Dáil debates

Tuesday, 9 April 2019

Ceisteanna ó Cheannairí - Leaders' Questions

 

2:45 pm

Photo of Leo VaradkarLeo Varadkar (Dublin West, Fine Gael) | Oireachtas source

Some 18,000 new homes were built last year and we are aiming to have more than 20,000 homes built this year - around 25,000 in fact. The policy is to ensure there is a greater supply of housing: social housing for people on the housing lists; private housing for people who want to buy because most people want to buy their own home; and places available for people to rent.

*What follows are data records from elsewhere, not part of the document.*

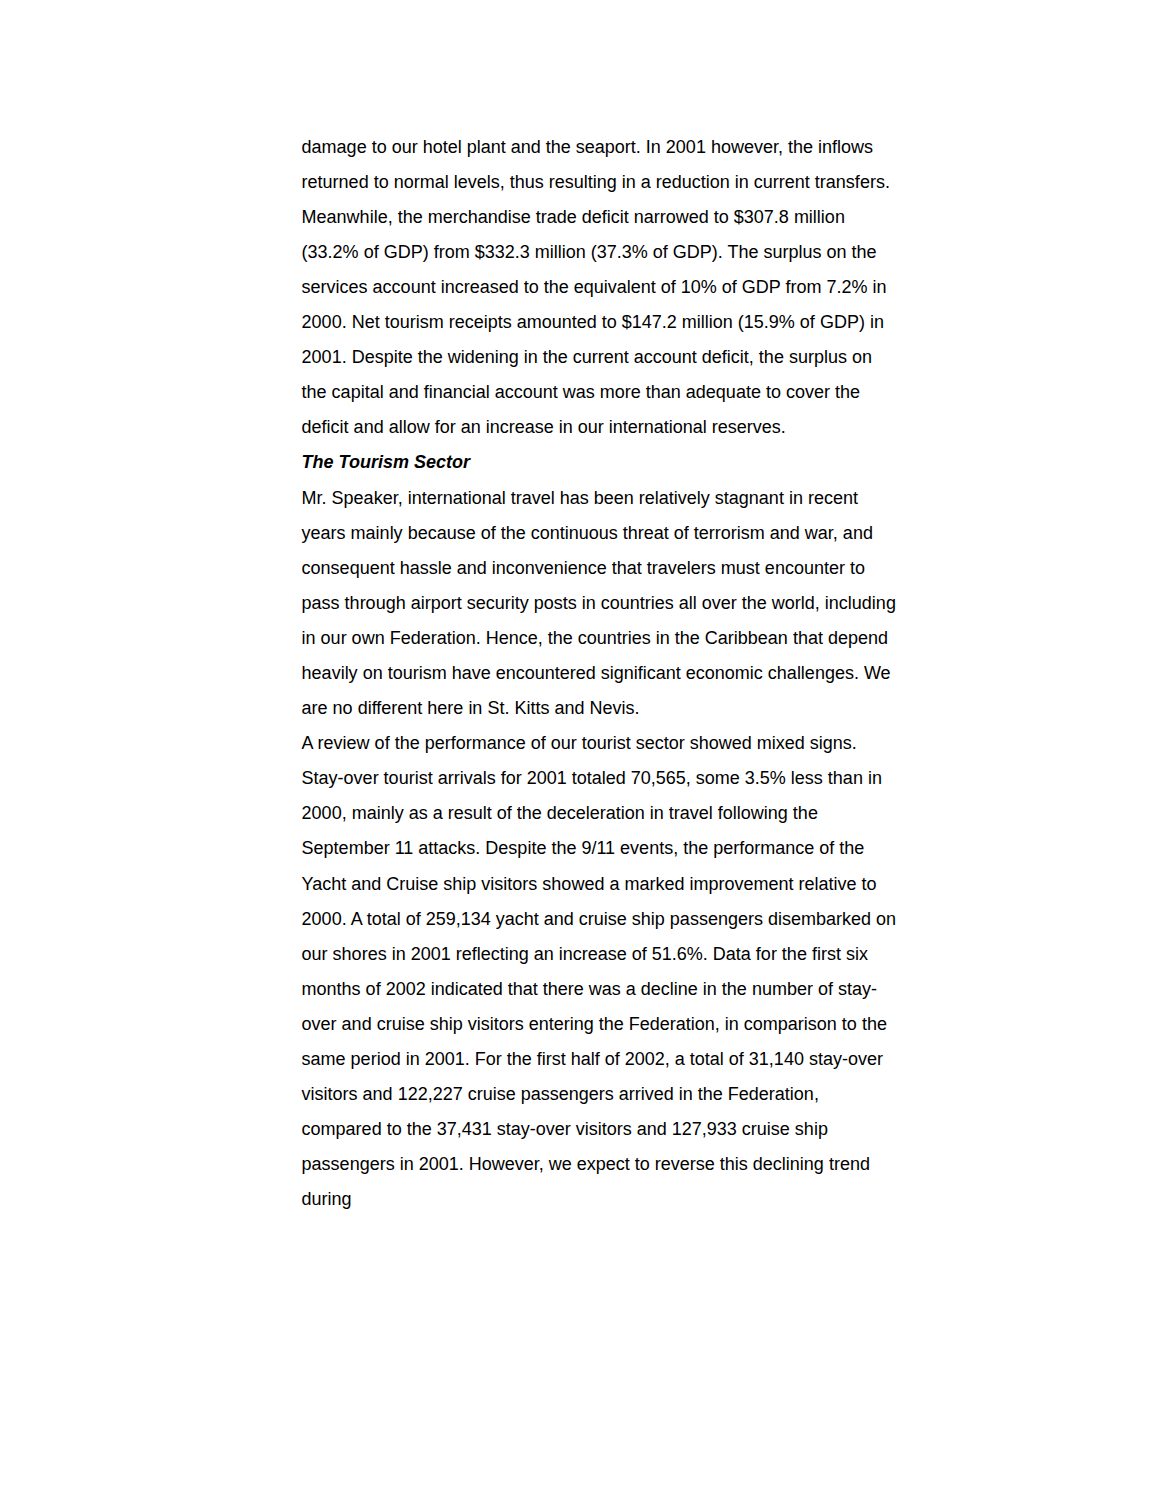damage to our hotel plant and the seaport. In 2001 however, the inflows returned to normal levels, thus resulting in a reduction in current transfers.
Meanwhile, the merchandise trade deficit narrowed to $307.8 million (33.2% of GDP) from $332.3 million (37.3% of GDP). The surplus on the services account increased to the equivalent of 10% of GDP from 7.2% in 2000. Net tourism receipts amounted to $147.2 million (15.9% of GDP) in 2001. Despite the widening in the current account deficit, the surplus on the capital and financial account was more than adequate to cover the deficit and allow for an increase in our international reserves.
The Tourism Sector
Mr. Speaker, international travel has been relatively stagnant in recent years mainly because of the continuous threat of terrorism and war, and consequent hassle and inconvenience that travelers must encounter to pass through airport security posts in countries all over the world, including in our own Federation. Hence, the countries in the Caribbean that depend heavily on tourism have encountered significant economic challenges. We are no different here in St. Kitts and Nevis.
A review of the performance of our tourist sector showed mixed signs. Stay-over tourist arrivals for 2001 totaled 70,565, some 3.5% less than in 2000, mainly as a result of the deceleration in travel following the September 11 attacks. Despite the 9/11 events, the performance of the Yacht and Cruise ship visitors showed a marked improvement relative to 2000. A total of 259,134 yacht and cruise ship passengers disembarked on our shores in 2001 reflecting an increase of 51.6%. Data for the first six months of 2002 indicated that there was a decline in the number of stay-over and cruise ship visitors entering the Federation, in comparison to the same period in 2001. For the first half of 2002, a total of 31,140 stay-over visitors and 122,227 cruise passengers arrived in the Federation, compared to the 37,431 stay-over visitors and 127,933 cruise ship passengers in 2001. However, we expect to reverse this declining trend during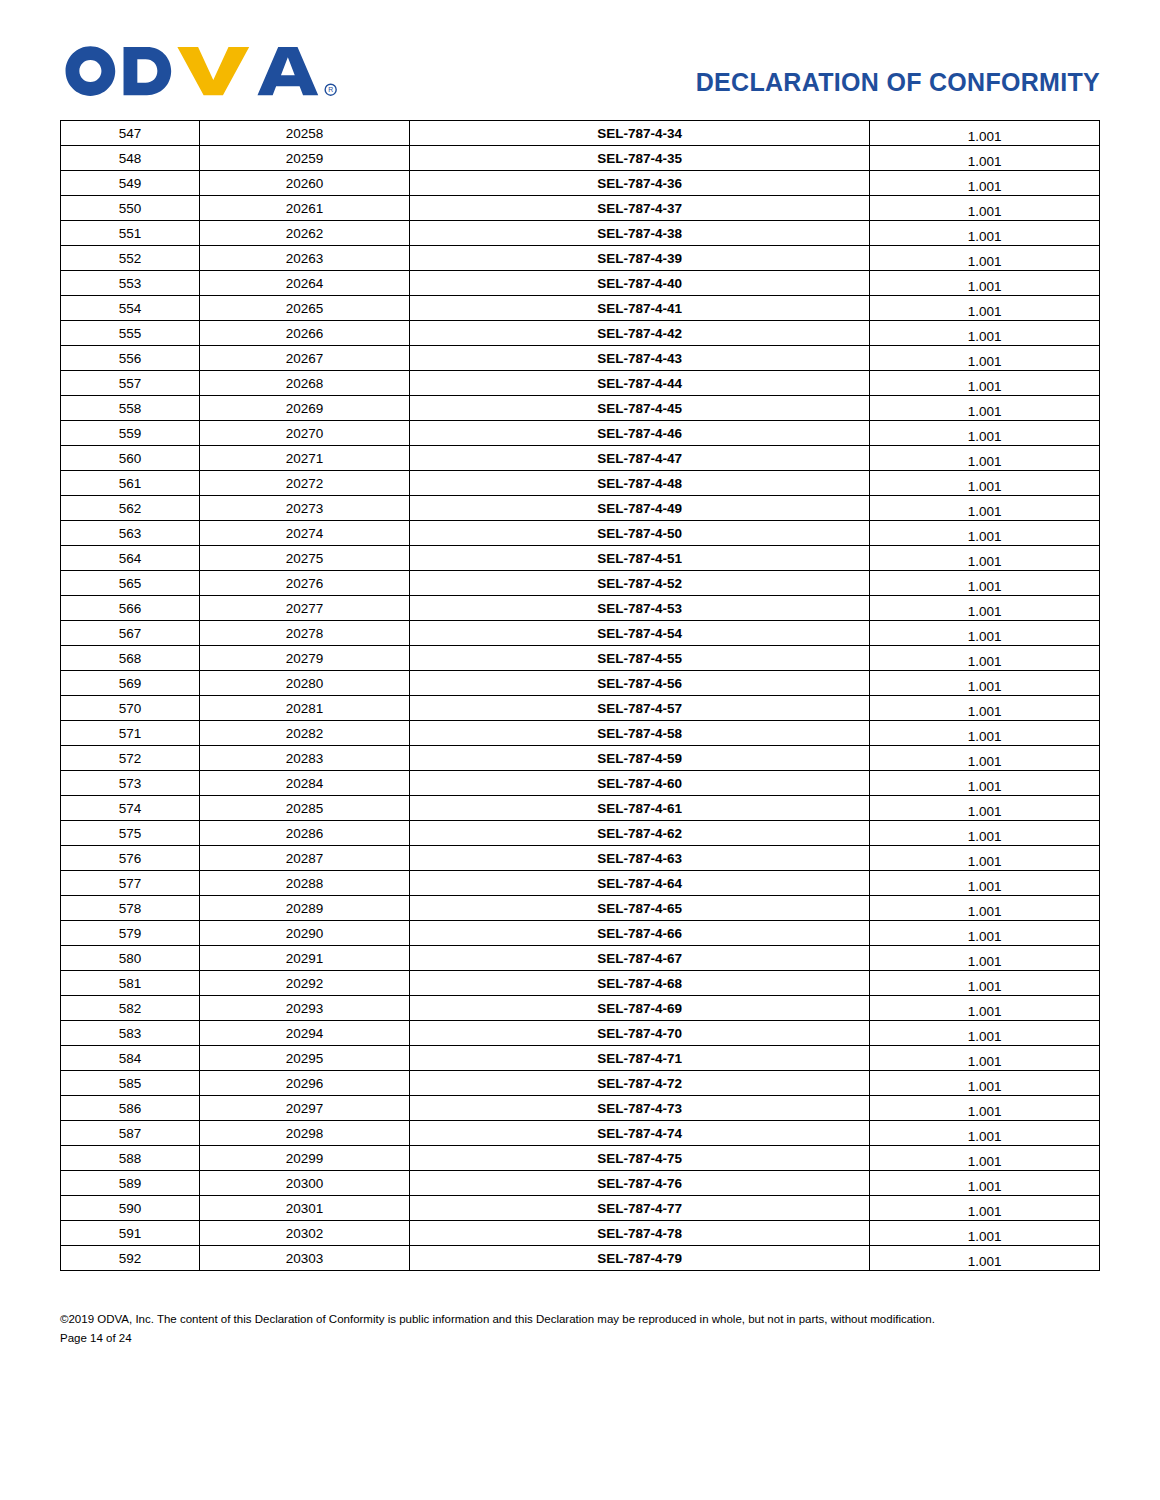R
DECLARATION OF CONFORMITY
| 547 | 20258 | SEL-787-4-34 | 1.001 |
| 548 | 20259 | SEL-787-4-35 | 1.001 |
| 549 | 20260 | SEL-787-4-36 | 1.001 |
| 550 | 20261 | SEL-787-4-37 | 1.001 |
| 551 | 20262 | SEL-787-4-38 | 1.001 |
| 552 | 20263 | SEL-787-4-39 | 1.001 |
| 553 | 20264 | SEL-787-4-40 | 1.001 |
| 554 | 20265 | SEL-787-4-41 | 1.001 |
| 555 | 20266 | SEL-787-4-42 | 1.001 |
| 556 | 20267 | SEL-787-4-43 | 1.001 |
| 557 | 20268 | SEL-787-4-44 | 1.001 |
| 558 | 20269 | SEL-787-4-45 | 1.001 |
| 559 | 20270 | SEL-787-4-46 | 1.001 |
| 560 | 20271 | SEL-787-4-47 | 1.001 |
| 561 | 20272 | SEL-787-4-48 | 1.001 |
| 562 | 20273 | SEL-787-4-49 | 1.001 |
| 563 | 20274 | SEL-787-4-50 | 1.001 |
| 564 | 20275 | SEL-787-4-51 | 1.001 |
| 565 | 20276 | SEL-787-4-52 | 1.001 |
| 566 | 20277 | SEL-787-4-53 | 1.001 |
| 567 | 20278 | SEL-787-4-54 | 1.001 |
| 568 | 20279 | SEL-787-4-55 | 1.001 |
| 569 | 20280 | SEL-787-4-56 | 1.001 |
| 570 | 20281 | SEL-787-4-57 | 1.001 |
| 571 | 20282 | SEL-787-4-58 | 1.001 |
| 572 | 20283 | SEL-787-4-59 | 1.001 |
| 573 | 20284 | SEL-787-4-60 | 1.001 |
| 574 | 20285 | SEL-787-4-61 | 1.001 |
| 575 | 20286 | SEL-787-4-62 | 1.001 |
| 576 | 20287 | SEL-787-4-63 | 1.001 |
| 577 | 20288 | SEL-787-4-64 | 1.001 |
| 578 | 20289 | SEL-787-4-65 | 1.001 |
| 579 | 20290 | SEL-787-4-66 | 1.001 |
| 580 | 20291 | SEL-787-4-67 | 1.001 |
| 581 | 20292 | SEL-787-4-68 | 1.001 |
| 582 | 20293 | SEL-787-4-69 | 1.001 |
| 583 | 20294 | SEL-787-4-70 | 1.001 |
| 584 | 20295 | SEL-787-4-71 | 1.001 |
| 585 | 20296 | SEL-787-4-72 | 1.001 |
| 586 | 20297 | SEL-787-4-73 | 1.001 |
| 587 | 20298 | SEL-787-4-74 | 1.001 |
| 588 | 20299 | SEL-787-4-75 | 1.001 |
| 589 | 20300 | SEL-787-4-76 | 1.001 |
| 590 | 20301 | SEL-787-4-77 | 1.001 |
| 591 | 20302 | SEL-787-4-78 | 1.001 |
| 592 | 20303 | SEL-787-4-79 | 1.001 |
©2019 ODVA, Inc. The content of this Declaration of Conformity is public information and this Declaration may be reproduced in whole, but not in parts, without modification.
Page 14 of 24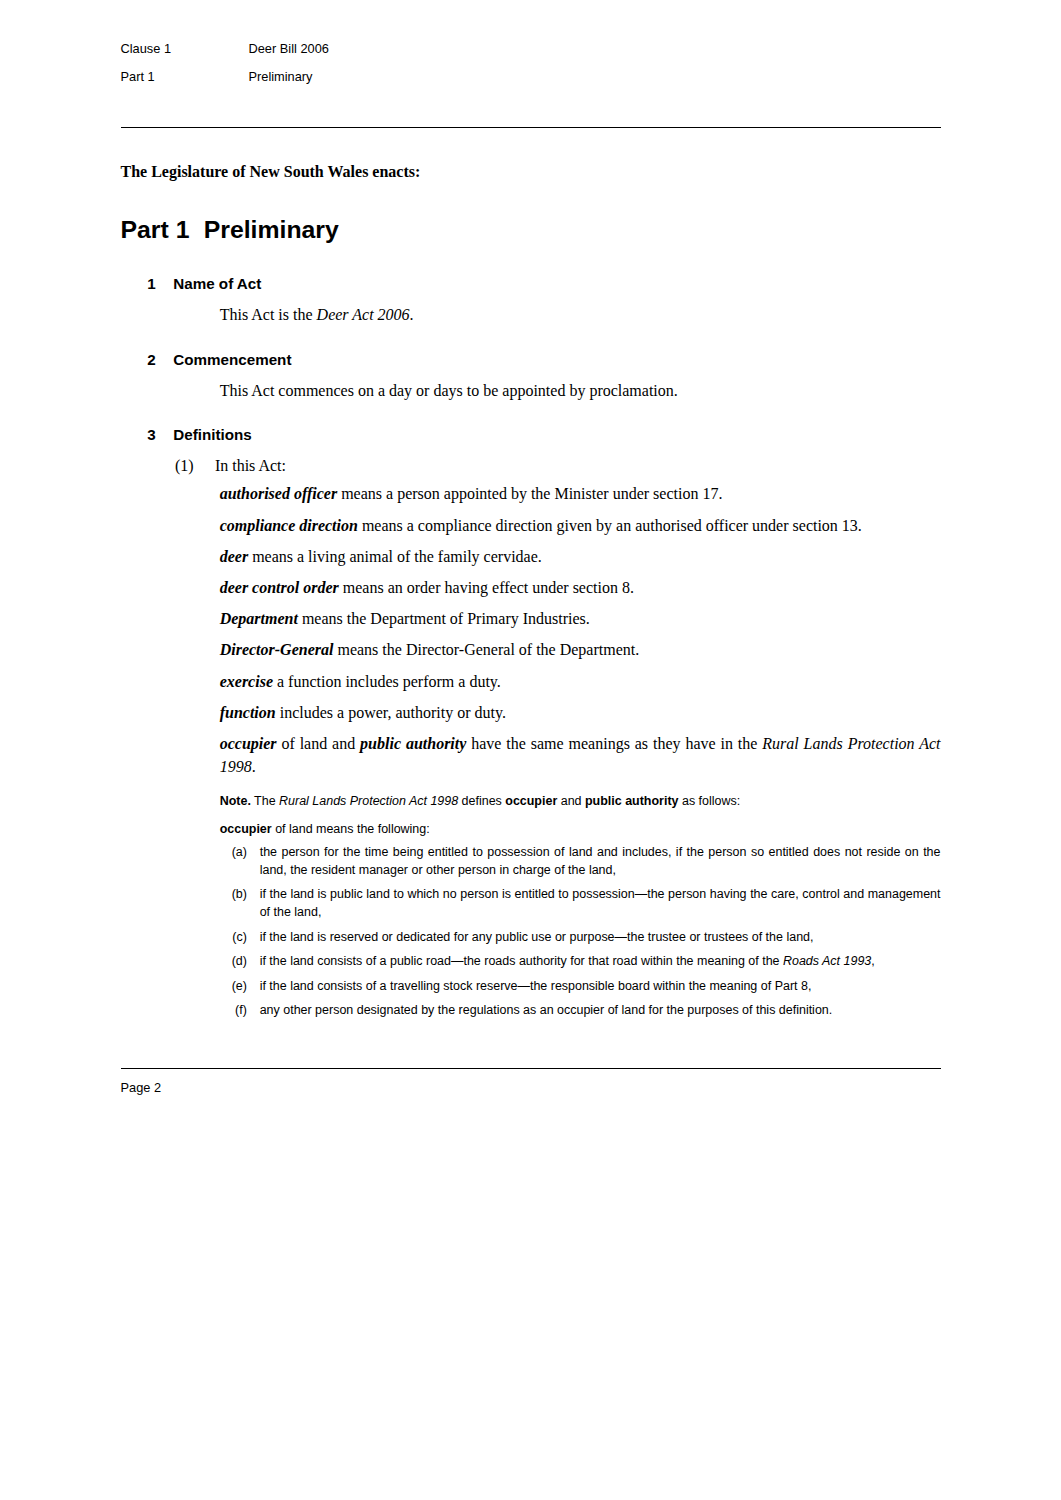Clause 1 Deer Bill 2006
Part 1 Preliminary
The Legislature of New South Wales enacts:
Part 1 Preliminary
1 Name of Act
This Act is the Deer Act 2006.
2 Commencement
This Act commences on a day or days to be appointed by proclamation.
3 Definitions
(1) In this Act:
authorised officer means a person appointed by the Minister under section 17.
compliance direction means a compliance direction given by an authorised officer under section 13.
deer means a living animal of the family cervidae.
deer control order means an order having effect under section 8.
Department means the Department of Primary Industries.
Director-General means the Director-General of the Department.
exercise a function includes perform a duty.
function includes a power, authority or duty.
occupier of land and public authority have the same meanings as they have in the Rural Lands Protection Act 1998.
Note. The Rural Lands Protection Act 1998 defines occupier and public authority as follows:
occupier of land means the following:
(a) the person for the time being entitled to possession of land and includes, if the person so entitled does not reside on the land, the resident manager or other person in charge of the land,
(b) if the land is public land to which no person is entitled to possession—the person having the care, control and management of the land,
(c) if the land is reserved or dedicated for any public use or purpose—the trustee or trustees of the land,
(d) if the land consists of a public road—the roads authority for that road within the meaning of the Roads Act 1993,
(e) if the land consists of a travelling stock reserve—the responsible board within the meaning of Part 8,
(f) any other person designated by the regulations as an occupier of land for the purposes of this definition.
Page 2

Any other measures such as rent caps, rent-pressure zones or whatever formula we use are only treating the symptoms and are not actually treating the problem. However, symptomatic treatment is important while we solve the underlying problem. That is why the Minister for Housing, Planning and Local Government is introducing additional measures to strengthen the rent-pressure zones, to make them more enforceable by giving more powers and resources to the RTB; to change the way they are calculated so that they are calculated differently outside Dublin, because there are parts of the country that would be rent-pressure zones but they are not because the Dublin rents distort things; to extend the notice-to-quit periods and other such measures; and to extend the rent-pressure-zone rules to student accommodation, an issue on which the Minister of State, Deputy Mitchell O'Connor, and the Minister, Deputy Eoghan Murphy, have worked very closely, recognising that many people in student accommodation have seen very big increases in their rents because they had not been covered by this legislation to date.